** Begin Text shown **

24th Attorney General of North Dakota
- In office January 2, 1963 – January 2, 1973
- Governor: William L. Guy
- Preceded by: Leslie R. Burgum
- Succeeded by: Allen I. Olson

Personal details
- Born: June 21, 1906 Gardar, North Dakota
- Died: March 7, 1994 (aged 87) Bismarck, North Dakota
- Political party: Republican
- Children: 4
- Parent: Benidikt Jóhanneson Bóthildur Guðjónsdóttir

= Helgi Johanneson =

Attorney General of North Dakota

Helgi Johanneson (June 21, 1906 – March 7, 1994) was an Icelandic-American politician who served as the Attorney General of North Dakota from 1963 to 1973.

== Early life ==
Helgi was the youngest child of Icelandic Immigrants Benidikt and Bóthildur (Guðjónsdóttir) Johanneson, who immigrated to the United States in 1873 and 1890 respectively. Helgi's father died when he was only 10 years old.

== Personal life ==
In 1930, Helgi married Ann Prokosch. Her parents, Peter and Mary, had immigrated from Bohemia in the late 19th century. Helgi and Ann went on to have 4 children and were married for 64 years until Helgi's death in 1994.

** End Text shown **

*What to work on*:
a) Decide whether each statement agrees with the Helgi Johanneson article. Answer yes or no for each, and quote the words of the article that decide it. (i) Johanneson held the office of Attorney General while William L. Guy was governor. (ii) Johanneson's parents immigrated to the United States in the same year. (iii) The parents of Johanneson's wife immigrated from Bohemia.
b) According to the Helgi Johanneson article, who succeeded Johanneson as Attorney General of North Dakota?
c) Summarize the Helgi Johanneson article in two sentences.

** Begin Given data **

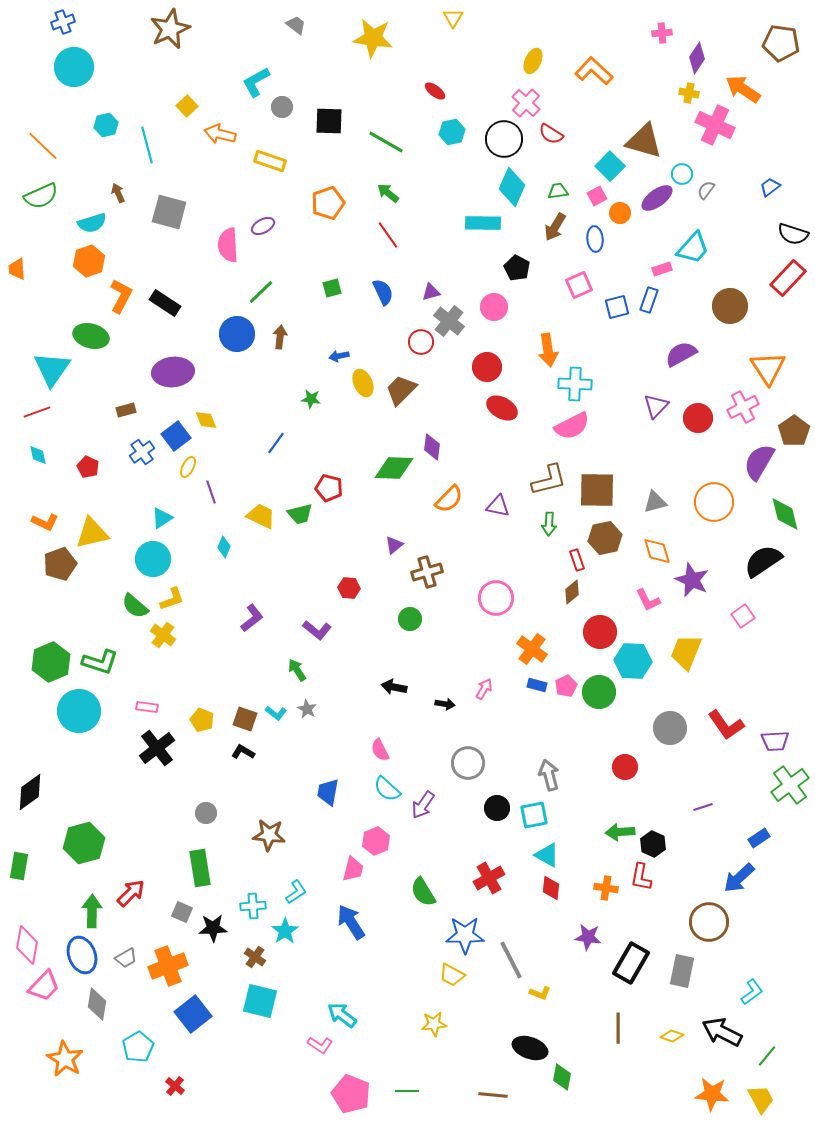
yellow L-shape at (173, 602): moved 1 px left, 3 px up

** End Given data **

*Solutions to the tasks*:
a)
(i) Yes: "Governor: William L. Guy"
(ii) No: "who immigrated to the United States in 1873 and 1890 respectively"
(iii) Yes: "had immigrated from Bohemia in the late 19th century"

b) Allen I. Olson

c) Helgi Johanneson (1906–1994) was an Icelandic-American Republican politician who served as Attorney General of North Dakota from 1963 to 1973. He was the youngest child of Icelandic immigrants, lost his father at age 10, and married Ann Prokosch in 1930, with whom he had four children.